"See Price in Cart" or "The True Cost of Discipleship"

Have you ever been shopping for a big ticket item online?

You see all the advertisements for “Super deals” and “slashed prices” and other gimmicky draws. You float around to websites checking for deals, you see prices on just about all of them, but sometimes you come to a special deal that’s SO good they can’t even tell you about it! This deal is so special you actually have to pretend to buy it before you can see how much it is. “Just “add to cart” and we’ll clue you in on just how super-fantastic this deal is.” I am inevitably drawn to these deals. I can’t help it. I know the item is what I want, I’ve read the reviews, I’ve scoped the competition. All that remains is to see what it will cost me. Inevitably I will “add to cart” and inevitably I will be let down because this super deal still costs the same. Deep in my subconscious I knew this would be true because I knew what I was asking for would cost me.

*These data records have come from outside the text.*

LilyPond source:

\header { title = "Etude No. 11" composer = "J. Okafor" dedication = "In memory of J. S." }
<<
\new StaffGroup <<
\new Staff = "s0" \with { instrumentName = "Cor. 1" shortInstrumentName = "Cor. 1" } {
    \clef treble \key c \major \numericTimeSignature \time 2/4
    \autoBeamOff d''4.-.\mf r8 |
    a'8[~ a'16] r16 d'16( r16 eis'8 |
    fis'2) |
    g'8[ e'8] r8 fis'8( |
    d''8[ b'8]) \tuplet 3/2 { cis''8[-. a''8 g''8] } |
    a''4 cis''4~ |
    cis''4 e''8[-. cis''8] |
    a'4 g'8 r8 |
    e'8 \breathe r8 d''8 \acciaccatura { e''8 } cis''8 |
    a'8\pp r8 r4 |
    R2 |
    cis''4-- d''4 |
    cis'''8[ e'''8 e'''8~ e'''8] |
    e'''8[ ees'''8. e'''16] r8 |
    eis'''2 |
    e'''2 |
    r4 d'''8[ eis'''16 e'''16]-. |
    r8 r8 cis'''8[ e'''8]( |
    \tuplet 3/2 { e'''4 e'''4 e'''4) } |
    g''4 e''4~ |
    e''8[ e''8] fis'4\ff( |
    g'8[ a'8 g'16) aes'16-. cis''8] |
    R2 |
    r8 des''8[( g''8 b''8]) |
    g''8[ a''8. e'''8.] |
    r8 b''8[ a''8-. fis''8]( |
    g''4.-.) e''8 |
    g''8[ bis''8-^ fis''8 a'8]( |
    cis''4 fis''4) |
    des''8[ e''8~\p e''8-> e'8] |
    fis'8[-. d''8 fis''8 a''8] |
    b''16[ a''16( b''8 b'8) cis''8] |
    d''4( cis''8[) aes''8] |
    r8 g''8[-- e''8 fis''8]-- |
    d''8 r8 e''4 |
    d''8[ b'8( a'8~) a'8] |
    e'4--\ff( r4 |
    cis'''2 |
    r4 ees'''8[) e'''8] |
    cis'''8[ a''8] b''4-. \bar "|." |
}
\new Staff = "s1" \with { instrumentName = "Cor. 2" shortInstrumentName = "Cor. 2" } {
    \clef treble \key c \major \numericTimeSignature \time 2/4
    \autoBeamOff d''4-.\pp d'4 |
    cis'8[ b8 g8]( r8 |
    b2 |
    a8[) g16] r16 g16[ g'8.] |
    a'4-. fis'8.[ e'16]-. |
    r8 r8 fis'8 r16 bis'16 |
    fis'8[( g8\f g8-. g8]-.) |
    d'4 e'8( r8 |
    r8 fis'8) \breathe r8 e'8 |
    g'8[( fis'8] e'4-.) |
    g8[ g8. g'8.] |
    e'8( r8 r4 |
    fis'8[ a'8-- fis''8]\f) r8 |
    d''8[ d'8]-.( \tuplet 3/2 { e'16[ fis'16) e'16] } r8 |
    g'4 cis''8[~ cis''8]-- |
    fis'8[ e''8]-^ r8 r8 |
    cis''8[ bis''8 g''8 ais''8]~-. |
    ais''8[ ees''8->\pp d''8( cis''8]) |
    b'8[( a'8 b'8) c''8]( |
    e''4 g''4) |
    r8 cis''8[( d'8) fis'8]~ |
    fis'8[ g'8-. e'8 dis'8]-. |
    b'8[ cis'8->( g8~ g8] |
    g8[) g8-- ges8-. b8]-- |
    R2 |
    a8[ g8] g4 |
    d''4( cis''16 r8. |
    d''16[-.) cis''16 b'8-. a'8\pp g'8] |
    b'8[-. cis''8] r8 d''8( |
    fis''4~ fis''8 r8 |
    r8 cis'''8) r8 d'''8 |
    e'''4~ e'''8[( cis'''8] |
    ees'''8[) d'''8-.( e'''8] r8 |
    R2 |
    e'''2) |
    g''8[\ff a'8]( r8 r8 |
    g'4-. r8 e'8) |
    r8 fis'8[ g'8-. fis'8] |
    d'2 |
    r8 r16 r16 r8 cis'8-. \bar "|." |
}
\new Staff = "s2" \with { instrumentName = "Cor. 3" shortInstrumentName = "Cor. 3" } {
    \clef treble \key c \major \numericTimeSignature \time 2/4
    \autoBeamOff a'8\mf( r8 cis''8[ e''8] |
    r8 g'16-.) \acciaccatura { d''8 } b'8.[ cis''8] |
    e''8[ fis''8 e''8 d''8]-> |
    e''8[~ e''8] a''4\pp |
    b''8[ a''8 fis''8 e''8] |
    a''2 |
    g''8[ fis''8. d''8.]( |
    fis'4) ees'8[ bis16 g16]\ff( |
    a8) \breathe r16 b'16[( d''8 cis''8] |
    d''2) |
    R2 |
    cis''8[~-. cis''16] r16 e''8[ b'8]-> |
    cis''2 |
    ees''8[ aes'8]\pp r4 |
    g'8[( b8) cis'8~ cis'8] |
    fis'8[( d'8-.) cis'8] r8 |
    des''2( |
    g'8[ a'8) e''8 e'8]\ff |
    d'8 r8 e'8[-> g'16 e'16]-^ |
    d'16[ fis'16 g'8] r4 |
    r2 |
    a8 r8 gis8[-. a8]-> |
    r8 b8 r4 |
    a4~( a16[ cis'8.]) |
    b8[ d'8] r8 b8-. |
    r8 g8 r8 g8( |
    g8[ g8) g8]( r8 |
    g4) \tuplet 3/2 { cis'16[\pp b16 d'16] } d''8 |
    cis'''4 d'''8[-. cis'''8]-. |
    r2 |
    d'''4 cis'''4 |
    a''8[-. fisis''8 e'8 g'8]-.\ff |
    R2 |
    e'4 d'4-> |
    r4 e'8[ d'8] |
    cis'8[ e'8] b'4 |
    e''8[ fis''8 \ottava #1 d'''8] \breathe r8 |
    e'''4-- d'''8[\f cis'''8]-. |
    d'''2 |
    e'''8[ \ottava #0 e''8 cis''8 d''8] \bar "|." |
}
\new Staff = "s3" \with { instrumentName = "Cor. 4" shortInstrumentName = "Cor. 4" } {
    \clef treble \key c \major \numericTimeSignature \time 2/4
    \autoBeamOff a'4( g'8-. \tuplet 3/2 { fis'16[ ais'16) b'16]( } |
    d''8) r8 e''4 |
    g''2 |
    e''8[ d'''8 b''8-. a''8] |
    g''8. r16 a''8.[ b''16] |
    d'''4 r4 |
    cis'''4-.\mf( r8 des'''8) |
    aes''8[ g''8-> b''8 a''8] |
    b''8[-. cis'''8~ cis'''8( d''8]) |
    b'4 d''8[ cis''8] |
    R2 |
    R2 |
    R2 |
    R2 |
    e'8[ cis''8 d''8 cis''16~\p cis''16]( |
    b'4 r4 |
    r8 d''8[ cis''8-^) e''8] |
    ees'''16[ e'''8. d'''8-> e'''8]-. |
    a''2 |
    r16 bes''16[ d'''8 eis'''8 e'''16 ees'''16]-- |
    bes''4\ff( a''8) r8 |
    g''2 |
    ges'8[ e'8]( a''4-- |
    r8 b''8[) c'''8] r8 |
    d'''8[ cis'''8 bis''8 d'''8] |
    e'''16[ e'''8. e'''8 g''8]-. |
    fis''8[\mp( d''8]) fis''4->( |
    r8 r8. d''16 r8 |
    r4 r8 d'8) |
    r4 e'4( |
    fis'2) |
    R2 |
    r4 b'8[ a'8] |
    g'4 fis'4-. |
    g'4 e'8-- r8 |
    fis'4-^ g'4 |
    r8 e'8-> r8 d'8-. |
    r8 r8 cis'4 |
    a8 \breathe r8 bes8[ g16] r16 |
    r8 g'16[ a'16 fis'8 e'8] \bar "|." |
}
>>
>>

I have been thinking a lot about the cost of discipleship lately. I have been observing and reliving my experiences attempting by grace to walk like Christ, and recognizing that it can be difficult. Sometimes it can be very difficult!

And sometimes, I feel like it’s not supposed to work that way. Didn’t Jesus say “My yoke is easy and my burden is light.”? Aren’t we promised a peace that passes all understanding? To me, this sounds nice. – easy and nice – with no challenges, no bumps in the road, like running around in one of those giant inflatable hamster wheels. I am insulated and protected from a world that hates God and hates me, and then one day a long time from now I end up in Heaven. Sounds cozy, huh?

“All well and good,” except that Jesus says other things too. He says things like “take up your cross”, and “in this world you will have trials”, and that people will hate, exclude, insult, and persecute us because of Him. He tells some to sell all they have if they want to follow him, and that if we don’t hate our fathers and mothers and sisters and brothers, even our own lives, we can’t be his disciples. This does not sound easy. This does not sound nice, or insulated, or safe by any stretch of the imagination! This is looking an awful lot like the “add to cart” option that always gets me and then disappoints me.

I wonder. If we took a poll, how many of you would say you came into the Kingdom of God hearing that it would cost you nothing? How many of you thought that being a Christian would only make your life “better” (i.e. easier, nicer, etc) only to find it not quite playing out that way, and finding yourself too afraid or ashamed to admit that it wasn’t “working” for you? How many of us (myself included!) have faced challenges, or suffering, or pain and thought that either God was failing us, or we were failing God? These moments cause us to question, to doubt, to dismiss those claims of “easy” and “light” and sometimes replace them with words like “fraud” or “lies” because we haven’t been told the cost.

It is a fact that salvation comes freely to us. Repeat for emphasis. It is a fact that salvation comes freely to us. “ For it is by grace you have been saved,through faith—and this is not from yourselves, it is the gift of God—  not by works, so that no one can boast.” (Eph 2:8-9). Salvation was not free for everyone though, it cost Christ everything. It cost him his family and his comfort, his friends, and his life. He paid the price so that we could freely experience this gift of saving grace. But… We are saved by grace from sin and death so that we can become like Christ in all things. It cost him to live for his Father, why shouldn’t it cost us too? Jesus said in Matthew 13 that the kingdom of heaven is like a man who finds this crazy awesome treasure in a field, and knowing that he has to have it, he goes and sells everything he has so he can buy the field and get the treasure. What do you think he sold? Old socks? His garbage cans? A freezer-burned prime rib from two years ago? Probably not.

He sold his house, his properties, his clothes, his tools, his livelihood, everything, so he could own that treasure. I wonder how many of our journeys would have changed had the people that brought us to Christ told us this first? I wonder how many more people would have made lasting decisions to follow after Jesus if they had heard that the opportunity to be a disciple is a gift freely given and paid for by Christ; but heard that it’s so great an opportunity we should be willing to give up everything we have in order to have it, and that it’s not going to be easy and it will cost us something in the end -even up to and including our lives. This is why Jesus said  Whoever wants to be my disciple must deny themselves and take up their cross and follow me. For whoever wants to save their life will lose it, but whoever loses their life for me will find it.” (Mat 16:24-25) Jesus never hid the true cost of discipleship. He never pulled a bait-and-switch, or pretended to offer a better price if we “order within the next 10 minutes”, and still he says it’s worth it. Paul thought so too. “What is more, I consider everything a loss because of the surpassing worth of knowing Christ Jesus my Lord, for whose sake I have lost all things. I consider them garbage (i.e. caca), that I may gain Christ” (Phil 3:8) Millions of people throughout the ages have understood the cost of following Jesus, and have found it oh so very worth it for the joy and peace and love and communion that flow out of a willingness to give what God asks for. It’s worth everything you have!